From childhood on, professionals and parents encourage kids to include fruit as a part of a healthy diet. I remember being taught the ever changing food table, recommended daily servings, and hearing, ‘An apple a day keeps the doctor away.’ In an effort to reach my fruit quota for the day, I would sometimes pack an apple in my lunch for school. If I cut the apple in the morning, by the time I got ready to eat it, it would be all brown. After making observations such as the smell and texture of the fruit, I made the decision that the fruit was still good to eat, despite it’s rotting color. Just as Andrew taught us about risk, I weighed the cost of eating the fruit:
|Eating the apple||The apple is bad and I get sick.||The apple is fine and I get the nutrients from the apple.|
|Not eating the apple||The apple is bad and I avoid getting sick.||The apple is fine and I miss out on the nutrients.|
I ate the apple because I decided it would be worth the risk. Because science builds upon knowledge that already exists, I also decided to eat the apple because I had seen people eat an apple that turned brown after being cut, and not get sick.
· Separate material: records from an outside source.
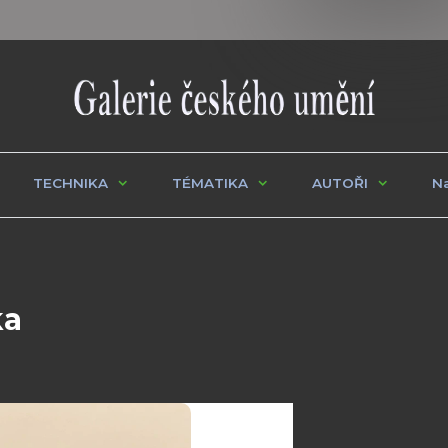
TECHNIKA
TÉMATIKA
AUTOŘI
Na
ka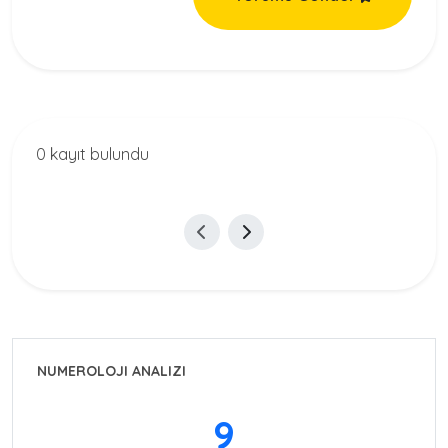
0 kayıt bulundu
NUMEROLOJI ANALIZI
9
Typically, when naturally bright foods turn brown, it is bad news. Why does this not hold true for apples? According to Lynne McLandsborough, it all has to do with something in apples called o-quinones. Once an apple is cut and interacts with the air, certain enzymes oxidize compound that react with the o-quinones, which cause the brown color.
Another fruit that I notice has a similar reaction is avocado. I had not had much experience with avocados until much later in life compared to apples. I noticed their browning when I opened a container of guacamole that had been made the day before. The top layer of the dish was all brown. In this case, my sister encouraged me it was not bad, but I chose not to eat the brown part. The risk of eating the guacamole seemed bigger to me because I was not as familiar with that food. I could not make any observations that would confirm or deny the quality of the fruit as I did with the apple.
Avocados appear to be a much different fruit compared to apples, but Compound Interest explains how the browning occurs in a similar way. In avocados, the enzyme polyphenol oxidase, once in contact with oxygen, helps quinones form polyphenols. The polyphenols are the mechanism that causes the brown color.
I took the risk and ate the browning fruit, but many other people do not. Anastasia Bodnar explains how scientists have created modified apples to avoid the browning color. It will be interesting to see how produce may transform in the next few years to get rid of or reduce browning in fruits such as apples despite its harmlessness.